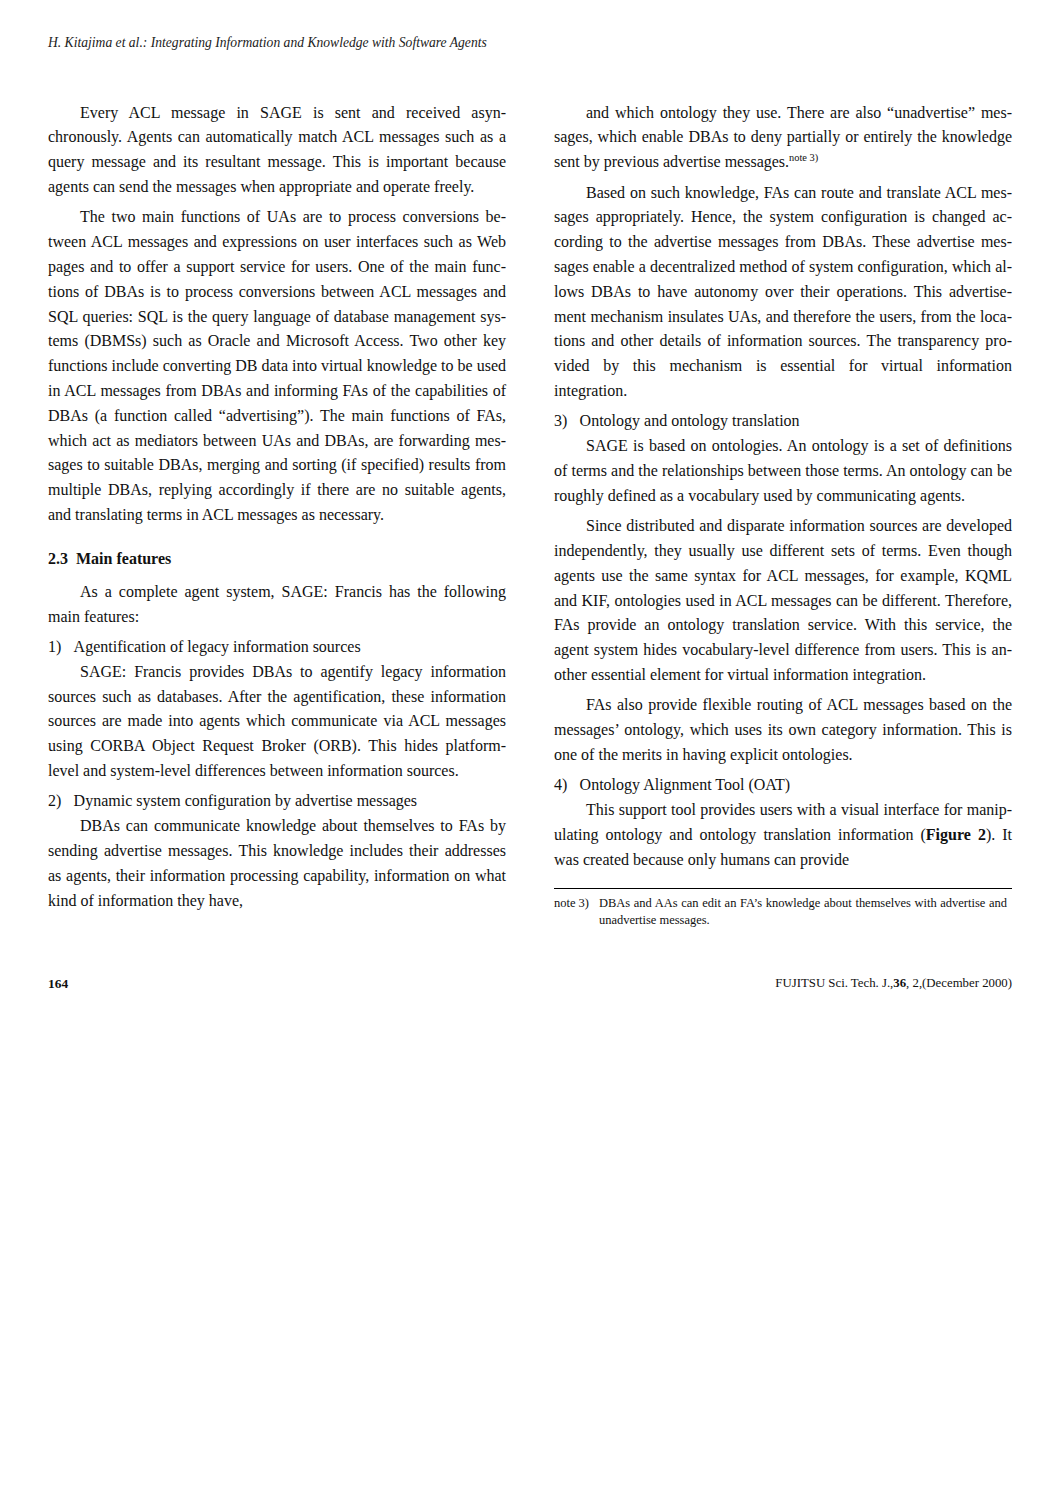H. Kitajima et al.: Integrating Information and Knowledge with Software Agents
Every ACL message in SAGE is sent and received asynchronously. Agents can automatically match ACL messages such as a query message and its resultant message. This is important because agents can send the messages when appropriate and operate freely.
The two main functions of UAs are to process conversions between ACL messages and expressions on user interfaces such as Web pages and to offer a support service for users. One of the main functions of DBAs is to process conversions between ACL messages and SQL queries: SQL is the query language of database management systems (DBMSs) such as Oracle and Microsoft Access. Two other key functions include converting DB data into virtual knowledge to be used in ACL messages from DBAs and informing FAs of the capabilities of DBAs (a function called “advertising”). The main functions of FAs, which act as mediators between UAs and DBAs, are forwarding messages to suitable DBAs, merging and sorting (if specified) results from multiple DBAs, replying accordingly if there are no suitable agents, and translating terms in ACL messages as necessary.
2.3 Main features
As a complete agent system, SAGE: Francis has the following main features:
1) Agentification of legacy information sources
SAGE: Francis provides DBAs to agentify legacy information sources such as databases. After the agentification, these information sources are made into agents which communicate via ACL messages using CORBA Object Request Broker (ORB). This hides platform-level and system-level differences between information sources.
2) Dynamic system configuration by advertise messages
DBAs can communicate knowledge about themselves to FAs by sending advertise messages. This knowledge includes their addresses as agents, their information processing capability, information on what kind of information they have,
and which ontology they use. There are also “unadvertise” messages, which enable DBAs to deny partially or entirely the knowledge sent by previous advertise messages.note 3)
Based on such knowledge, FAs can route and translate ACL messages appropriately. Hence, the system configuration is changed according to the advertise messages from DBAs. These advertise messages enable a decentralized method of system configuration, which allows DBAs to have autonomy over their operations. This advertisement mechanism insulates UAs, and therefore the users, from the locations and other details of information sources. The transparency provided by this mechanism is essential for virtual information integration.
3) Ontology and ontology translation
SAGE is based on ontologies. An ontology is a set of definitions of terms and the relationships between those terms. An ontology can be roughly defined as a vocabulary used by communicating agents.
Since distributed and disparate information sources are developed independently, they usually use different sets of terms. Even though agents use the same syntax for ACL messages, for example, KQML and KIF, ontologies used in ACL messages can be different. Therefore, FAs provide an ontology translation service. With this service, the agent system hides vocabulary-level difference from users. This is another essential element for virtual information integration.
FAs also provide flexible routing of ACL messages based on the messages’ ontology, which uses its own category information. This is one of the merits in having explicit ontologies.
4) Ontology Alignment Tool (OAT)
This support tool provides users with a visual interface for manipulating ontology and ontology translation information (Figure 2). It was created because only humans can provide
note 3) DBAs and AAs can edit an FA’s knowledge about themselves with advertise and unadvertise messages.
164 FUJITSU Sci. Tech. J.,36, 2,(December 2000)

* * * * * * *

Please count the lines above that contain the word "themselves", and reply with the number alone.

*Answer for the task*
2